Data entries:
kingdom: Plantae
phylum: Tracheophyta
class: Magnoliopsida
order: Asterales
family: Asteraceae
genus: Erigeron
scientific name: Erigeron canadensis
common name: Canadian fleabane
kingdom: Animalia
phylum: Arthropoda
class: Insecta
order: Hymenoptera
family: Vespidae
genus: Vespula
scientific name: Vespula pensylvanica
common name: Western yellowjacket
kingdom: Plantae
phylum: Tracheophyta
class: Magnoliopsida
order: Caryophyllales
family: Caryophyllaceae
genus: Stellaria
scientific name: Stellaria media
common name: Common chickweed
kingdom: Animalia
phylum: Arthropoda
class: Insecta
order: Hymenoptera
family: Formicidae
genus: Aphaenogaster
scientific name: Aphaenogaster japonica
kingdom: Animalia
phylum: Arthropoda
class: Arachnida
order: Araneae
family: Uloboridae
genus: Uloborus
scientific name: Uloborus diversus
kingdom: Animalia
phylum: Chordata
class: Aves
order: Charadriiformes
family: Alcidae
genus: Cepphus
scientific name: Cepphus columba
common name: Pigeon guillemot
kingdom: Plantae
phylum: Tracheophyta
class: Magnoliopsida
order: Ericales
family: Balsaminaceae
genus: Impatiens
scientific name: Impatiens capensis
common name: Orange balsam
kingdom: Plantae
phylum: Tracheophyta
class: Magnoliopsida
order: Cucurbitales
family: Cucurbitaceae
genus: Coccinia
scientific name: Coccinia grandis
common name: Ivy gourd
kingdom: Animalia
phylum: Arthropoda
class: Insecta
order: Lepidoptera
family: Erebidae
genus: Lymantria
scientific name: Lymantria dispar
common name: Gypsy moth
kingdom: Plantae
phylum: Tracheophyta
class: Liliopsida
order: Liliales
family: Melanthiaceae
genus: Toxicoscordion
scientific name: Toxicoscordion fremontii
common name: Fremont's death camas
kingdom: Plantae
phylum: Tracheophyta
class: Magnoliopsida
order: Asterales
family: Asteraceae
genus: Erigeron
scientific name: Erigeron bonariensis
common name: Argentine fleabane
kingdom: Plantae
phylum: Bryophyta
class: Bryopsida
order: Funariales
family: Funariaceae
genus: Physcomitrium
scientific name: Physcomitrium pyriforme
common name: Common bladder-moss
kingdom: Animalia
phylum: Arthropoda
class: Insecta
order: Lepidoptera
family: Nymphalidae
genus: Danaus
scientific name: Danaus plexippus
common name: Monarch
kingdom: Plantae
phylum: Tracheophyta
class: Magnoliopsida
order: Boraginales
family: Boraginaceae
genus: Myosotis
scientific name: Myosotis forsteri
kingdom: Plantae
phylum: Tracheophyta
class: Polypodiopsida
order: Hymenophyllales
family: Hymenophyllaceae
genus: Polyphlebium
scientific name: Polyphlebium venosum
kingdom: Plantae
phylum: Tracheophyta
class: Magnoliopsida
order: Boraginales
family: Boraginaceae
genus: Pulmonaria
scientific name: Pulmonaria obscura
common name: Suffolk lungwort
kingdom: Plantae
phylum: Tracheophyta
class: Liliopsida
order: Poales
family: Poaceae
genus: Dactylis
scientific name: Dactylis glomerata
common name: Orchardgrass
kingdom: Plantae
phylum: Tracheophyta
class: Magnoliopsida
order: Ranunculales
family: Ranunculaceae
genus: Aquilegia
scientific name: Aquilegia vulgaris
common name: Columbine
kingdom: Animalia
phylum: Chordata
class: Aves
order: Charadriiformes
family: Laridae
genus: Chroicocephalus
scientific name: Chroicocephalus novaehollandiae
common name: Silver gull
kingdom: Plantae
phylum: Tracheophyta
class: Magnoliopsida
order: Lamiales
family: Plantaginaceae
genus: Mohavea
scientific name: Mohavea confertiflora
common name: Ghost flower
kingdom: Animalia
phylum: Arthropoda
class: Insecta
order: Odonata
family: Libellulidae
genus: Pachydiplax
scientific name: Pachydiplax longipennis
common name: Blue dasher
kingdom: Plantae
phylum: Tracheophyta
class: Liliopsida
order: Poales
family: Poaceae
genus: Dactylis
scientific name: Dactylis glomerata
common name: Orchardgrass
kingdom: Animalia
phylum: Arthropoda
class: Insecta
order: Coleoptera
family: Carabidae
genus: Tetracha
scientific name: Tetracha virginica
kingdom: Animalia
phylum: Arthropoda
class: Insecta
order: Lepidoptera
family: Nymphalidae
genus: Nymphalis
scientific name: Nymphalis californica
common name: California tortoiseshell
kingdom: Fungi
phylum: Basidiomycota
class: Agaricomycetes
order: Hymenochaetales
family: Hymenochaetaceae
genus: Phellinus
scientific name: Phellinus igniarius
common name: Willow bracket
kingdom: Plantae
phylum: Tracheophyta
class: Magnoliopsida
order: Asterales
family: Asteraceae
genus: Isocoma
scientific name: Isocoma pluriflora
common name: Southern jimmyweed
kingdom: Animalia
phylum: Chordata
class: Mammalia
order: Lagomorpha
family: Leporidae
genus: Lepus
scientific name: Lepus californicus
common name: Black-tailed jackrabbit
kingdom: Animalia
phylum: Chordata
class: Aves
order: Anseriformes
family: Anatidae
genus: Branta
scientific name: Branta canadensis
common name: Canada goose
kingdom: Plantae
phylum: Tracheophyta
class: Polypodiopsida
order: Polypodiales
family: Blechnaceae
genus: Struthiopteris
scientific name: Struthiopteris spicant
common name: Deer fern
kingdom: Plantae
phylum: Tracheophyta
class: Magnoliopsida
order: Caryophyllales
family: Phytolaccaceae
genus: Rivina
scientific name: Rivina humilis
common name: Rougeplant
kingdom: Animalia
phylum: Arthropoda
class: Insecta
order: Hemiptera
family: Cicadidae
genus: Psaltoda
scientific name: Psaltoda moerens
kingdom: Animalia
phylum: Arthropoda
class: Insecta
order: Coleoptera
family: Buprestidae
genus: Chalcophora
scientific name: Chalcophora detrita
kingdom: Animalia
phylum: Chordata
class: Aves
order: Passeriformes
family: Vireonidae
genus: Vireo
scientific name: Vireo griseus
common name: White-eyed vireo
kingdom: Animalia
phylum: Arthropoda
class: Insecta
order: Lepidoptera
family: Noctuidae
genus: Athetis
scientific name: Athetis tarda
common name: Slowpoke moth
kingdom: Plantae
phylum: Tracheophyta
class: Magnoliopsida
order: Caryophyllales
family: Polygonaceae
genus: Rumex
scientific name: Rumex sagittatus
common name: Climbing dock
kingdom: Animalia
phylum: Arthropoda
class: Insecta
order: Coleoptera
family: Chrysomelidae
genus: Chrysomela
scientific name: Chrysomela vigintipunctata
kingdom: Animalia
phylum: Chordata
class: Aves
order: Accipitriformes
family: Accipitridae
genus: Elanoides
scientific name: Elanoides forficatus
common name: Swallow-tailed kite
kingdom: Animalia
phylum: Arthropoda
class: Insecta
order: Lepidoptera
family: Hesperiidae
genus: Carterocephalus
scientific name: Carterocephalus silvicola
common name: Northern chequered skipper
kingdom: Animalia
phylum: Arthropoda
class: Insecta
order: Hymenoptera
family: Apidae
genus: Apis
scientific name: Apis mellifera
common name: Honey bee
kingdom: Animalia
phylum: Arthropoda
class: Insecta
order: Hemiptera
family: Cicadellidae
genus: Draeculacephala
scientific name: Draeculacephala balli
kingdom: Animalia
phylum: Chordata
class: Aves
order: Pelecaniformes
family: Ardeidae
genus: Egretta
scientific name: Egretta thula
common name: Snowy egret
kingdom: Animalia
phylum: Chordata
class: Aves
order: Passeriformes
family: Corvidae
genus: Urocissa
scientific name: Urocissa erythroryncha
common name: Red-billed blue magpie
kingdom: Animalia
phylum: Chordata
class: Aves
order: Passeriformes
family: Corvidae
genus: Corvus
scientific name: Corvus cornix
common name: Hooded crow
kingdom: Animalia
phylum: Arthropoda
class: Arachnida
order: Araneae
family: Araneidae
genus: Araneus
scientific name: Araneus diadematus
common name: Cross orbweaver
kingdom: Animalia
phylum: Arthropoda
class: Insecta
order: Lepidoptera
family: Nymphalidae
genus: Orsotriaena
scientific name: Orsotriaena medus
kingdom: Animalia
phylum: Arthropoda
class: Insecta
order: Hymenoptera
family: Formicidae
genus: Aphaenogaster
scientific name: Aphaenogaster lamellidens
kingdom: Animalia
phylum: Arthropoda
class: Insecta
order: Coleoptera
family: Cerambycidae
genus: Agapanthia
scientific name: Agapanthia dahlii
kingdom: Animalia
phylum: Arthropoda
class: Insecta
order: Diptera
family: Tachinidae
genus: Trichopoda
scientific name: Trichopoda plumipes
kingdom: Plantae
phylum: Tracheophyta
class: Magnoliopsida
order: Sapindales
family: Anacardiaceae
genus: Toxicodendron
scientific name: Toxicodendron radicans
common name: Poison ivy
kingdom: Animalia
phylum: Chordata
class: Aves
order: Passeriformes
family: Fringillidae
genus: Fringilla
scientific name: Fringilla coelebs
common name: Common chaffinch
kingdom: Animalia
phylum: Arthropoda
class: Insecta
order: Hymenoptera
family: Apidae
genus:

** REQUIRED TASK **
Copy out the lines of the listing above word for word, from the line with "order: Pelecaniformes" up to and including the line with "genus: Orsotriaena".

** WRITTEN RESPONSE **
order: Pelecaniformes
family: Ardeidae
genus: Egretta
scientific name: Egretta thula
common name: Snowy egret
kingdom: Animalia
phylum: Chordata
class: Aves
order: Passeriformes
family: Corvidae
genus: Urocissa
scientific name: Urocissa erythroryncha
common name: Red-billed blue magpie
kingdom: Animalia
phylum: Chordata
class: Aves
order: Passeriformes
family: Corvidae
genus: Corvus
scientific name: Corvus cornix
common name: Hooded crow
kingdom: Animalia
phylum: Arthropoda
class: Arachnida
order: Araneae
family: Araneidae
genus: Araneus
scientific name: Araneus diadematus
common name: Cross orbweaver
kingdom: Animalia
phylum: Arthropoda
class: Insecta
order: Lepidoptera
family: Nymphalidae
genus: Orsotriaena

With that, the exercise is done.